Ashleigh Moolman Pasio celebrates after out-sprinting Cherise Taylor to claim the Momentum 94.7 Cycle Challenge title. Photo:

Ashleigh Moolman Pasio’s victory in the women’s race at the Momentum 94.7 Cycle Challenge on Sunday was just reward for Team Nashua Toyota’s investment in South African female road cycling talent over the past year.

Moolman Pasio out-sprinted defending champion, Cherise Taylor to clinch the coveted 97.4km race title in a time of 02 hours 43 minutes and 10 seconds with Nashua Toyota teammate, Joanna van de Winkel claiming the final podium place. This soon after Moolman Pasio won other high profile South African races, the Durban Amashova and the OFM Classic, both for the first time.
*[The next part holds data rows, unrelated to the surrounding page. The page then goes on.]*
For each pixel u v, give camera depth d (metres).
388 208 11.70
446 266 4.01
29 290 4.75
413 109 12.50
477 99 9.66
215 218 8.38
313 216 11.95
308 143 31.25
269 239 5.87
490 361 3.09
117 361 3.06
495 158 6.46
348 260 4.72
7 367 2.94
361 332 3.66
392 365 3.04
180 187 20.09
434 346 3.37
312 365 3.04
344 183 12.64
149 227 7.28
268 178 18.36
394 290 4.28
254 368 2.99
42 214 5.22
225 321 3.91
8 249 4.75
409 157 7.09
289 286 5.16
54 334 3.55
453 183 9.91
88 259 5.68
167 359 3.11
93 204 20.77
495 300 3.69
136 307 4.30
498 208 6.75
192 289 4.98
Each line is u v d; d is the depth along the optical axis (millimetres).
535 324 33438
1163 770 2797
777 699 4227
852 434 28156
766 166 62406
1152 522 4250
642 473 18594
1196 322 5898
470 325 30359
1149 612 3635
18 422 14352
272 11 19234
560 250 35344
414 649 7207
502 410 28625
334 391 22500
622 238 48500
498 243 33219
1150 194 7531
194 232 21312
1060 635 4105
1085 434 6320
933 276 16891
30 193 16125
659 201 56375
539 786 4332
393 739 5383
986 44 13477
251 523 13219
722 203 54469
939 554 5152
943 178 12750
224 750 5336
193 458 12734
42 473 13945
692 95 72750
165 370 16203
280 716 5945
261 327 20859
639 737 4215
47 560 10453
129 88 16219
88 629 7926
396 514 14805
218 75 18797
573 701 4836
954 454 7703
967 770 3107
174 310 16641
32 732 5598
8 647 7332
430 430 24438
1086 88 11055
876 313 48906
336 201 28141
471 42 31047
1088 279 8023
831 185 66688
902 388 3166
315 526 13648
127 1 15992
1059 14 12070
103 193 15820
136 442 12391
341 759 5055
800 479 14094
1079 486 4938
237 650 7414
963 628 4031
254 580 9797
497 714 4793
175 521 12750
That Moolman Pasio claimed three of South Africa’s top titles following a six-month stint racing in Europe speaks volumes for Nashua Toyota’s ‘Think global, act global’ rider development strategy, which saw a number of the team’s members racing for the Belgian-based Lotto women’s professional team during the past nine months.

South Africans have always been geographically disadvantaged in road cycling. Europe is the hotbed of world road racing and prohibitive costs as well as the inability to adjust to foreign languages and cultures have been the undoing of many a talented South African.

Cherise Taylor (left) and Moolman Pasio share a laugh after the conclusion of the Momentum 94.7 Cycle Challenge on Sunday. Photo: with a formalised rider exchange programme, set up by Nashua Toyota’s Roy Gershow, with support from Cycling South Africa, talented South African females, including Moolman Pasio and Van de Winkel, have been able to compete and improve in European races during 2011.

Other Nashua Toyota team members, Lynette Burger and Lizanne Naude also spent time racing for Lotto at various times during 2011. “You can’t expect to compete against – and beat – the world’s best at the Olympic Games and World Champs if you aren’t up to their standard.

“That’s why Nashua Toyota implemented this arrangement with Lotto, which is one of the world’s top-ranked professional teams with excellent infrastructure and support,” explained Burger, the Nashua Toyota team captain.

By giving South African racers the opportunity to compete in high-profile European races, Nashua Toyota and Cycling South Africa have effectively helped South Africa qualify two ­– and probably three ­– start places for the country at the 2012 road race at the London Olympics next year, due to riders being able to score International Cycling Union rankings points more frequently.

Moolman Pasio started 2011 ranked 286th in the world. She is now up to 37th. A significant improvement and probably the biggest rise of any Elite female racer in 2011.

“Like my other wins recently, that was no solo effort,” said Moolman Pasio. “Jo (van de Winkel) set it up beautifully. She rode hard to create the break of four early on, she drove the break with commitment and she took the initiative through the final few hundred metres and I just waited on Cherise’s wheel.

“When I saw Jo wasn’t going to get the win, I kicked hard to get around Cherise and just managed to edge her out on the line.”

There was moment of drama during the race when Moolman Pasio discovered that her rear wheel had buckled and was catching on the bicycle’s frame. With 30km remaining she changed bikes.

“I was relieved to see it was my bike and not me that wasn’t going well. It took a while to notice the problem with the wheel, but the bike change, my first ever in a race, was super quick, thanks to my very on-the-ball team manager, David Pieterse,” recalled Moolman Pasio.

It was Moolman Pasio’s biggest victory in South Africa, but while it was significant from a domestic perspective, it wasn’t her main goal in 2011.

“Success in European racing is far more significant in the big picture, but I must say that I am excited to have won a few big races over the past few weeks in South Africa. It’s great for our team and our sponsors who have invested in our development as riders.”

For Moolman Pasio, Sunday’s win completed a watershed year for the 25-year-old, who hails from Stellenbosch. In addition to the Durban Amashova, Momentum 94.7 Cycle Challenge and OFM Classic titles, she also won two stages and the overall at the LeCoq Sportif Tour de Boland in South Africa. And, in the last 10 days, she also won the African Championships road race title in Eritrea.

In Europe, her highlights included finishing second overall and winning the Queen of the Mountains title at the Tour de l’Ardeche, sixth overall and Queen of the Mountains winner at Iuretta Emakumeen Bira Tour (Women’s Tour of Spain), and 13th place overall at the Giro Donne (Women’s Tour of Italy).